1. A Split Congress Had Become Pretty Boring
For the past four years, Republicans have controlled the House, and Democrats have controlled the Senate. In the beginning—and until quite recently—this was a recipe for a thrilling, pyrotechnic variety of dysfunction. In 2011 Republicans nearly shut down the government, and brought the nation to within hours of a default on the national debt. 2012 was pretty boring, as political combat played out on the campaign trail rather than in the Capitol, but by 2013, Republicans were back at it and in October they came full circle and finally did, in fact, shut down the government….

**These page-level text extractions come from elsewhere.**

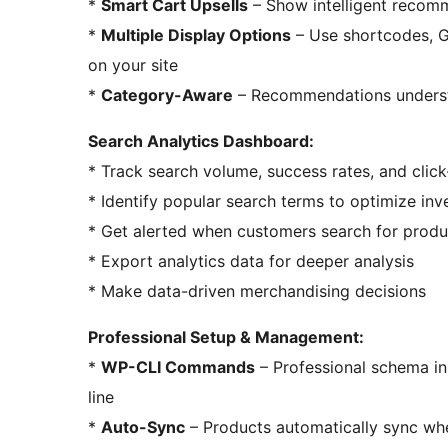
*
Smart Cart Upsells
– Show intelligent recomm
*
Multiple Display Options
– Use shortcodes, G
on your site
*
Category-Aware
– Recommendations understa
Search Analytics Dashboard:
* Track search volume, success rates, and click
* Identify popular search terms to optimize inv
* Get alerted when customers search for produ
* Export analytics data for deeper analysis
* Make data-driven merchandising decisions
Professional Setup & Management:
*
WP-CLI Commands
– Professional schema in
line
*
Auto-Sync
– Products automatically sync wh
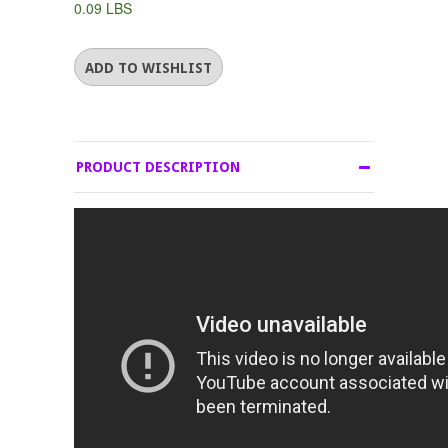
0.09 LBS
PRODUCT DESCRIPTION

2. Republicans Are Drunk With Power and Wildly Irresponsible
Republicans won the election overwhelmingly and the party’s rank and file are itching to assert themselves, but the party still lacks a constructive channel through which to exercise its power. That augurs for a series of confrontations between Congress and President Obama over things like annual spending levels, environmental regulation, and the Affordable Care Act. But Republicans have since been further provoked by Obama’s decision to shield several million low-priority immigrants from deportation. Now Republicans are scrambling for a response and considering everything from refusing to confirm most of Obama’s nominees to denying Obama access to the Capitol for his State of the Union Address to shutting down the government. Everything, essentialy [sic], except impeachment, and they may come around to that idea yet.